Report every line in the records that contains the word "Knitting", copying each line in full.

> **DATASET**
####################

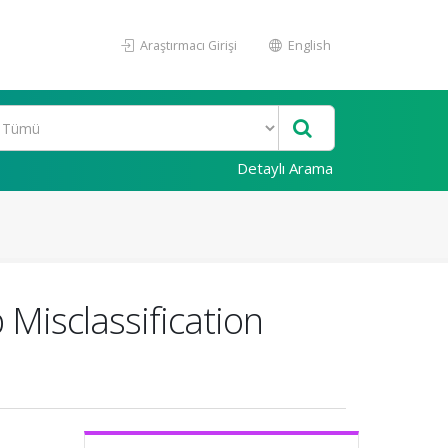
Araştırmacı Girişi
English
Detaylı Arama
Misclassification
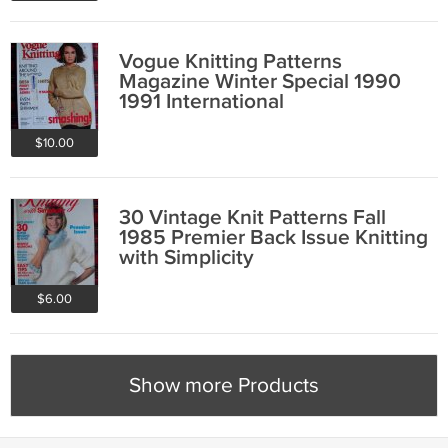
Vogue Knitting Patterns
Magazine Winter Special 1990
1991 International
$10.00
30 Vintage Knit Patterns Fall
1985 Premier Back Issue Knitting
with Simplicity
$6.00
Show more Products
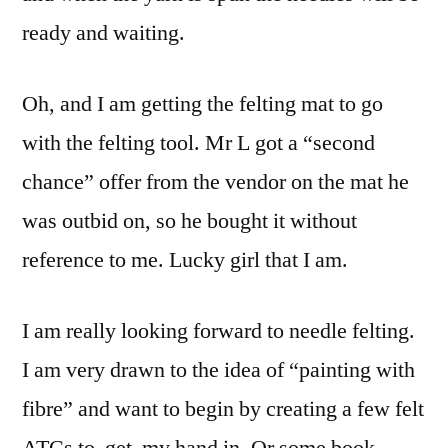
ready and waiting.
Oh, and I am getting the felting mat to go
with the felting tool. Mr L got a “second
chance” offer from the vendor on the mat he
was outbid on, so he bought it without
reference to me. Lucky girl that I am.
I am really looking forward to needle felting.
I am very drawn to the idea of “painting with
fibre” and want to begin by creating a few felt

####################

> **WRITTEN RESPONSE**
Vogue Knitting Patterns
1985 Premier Back Issue Knitting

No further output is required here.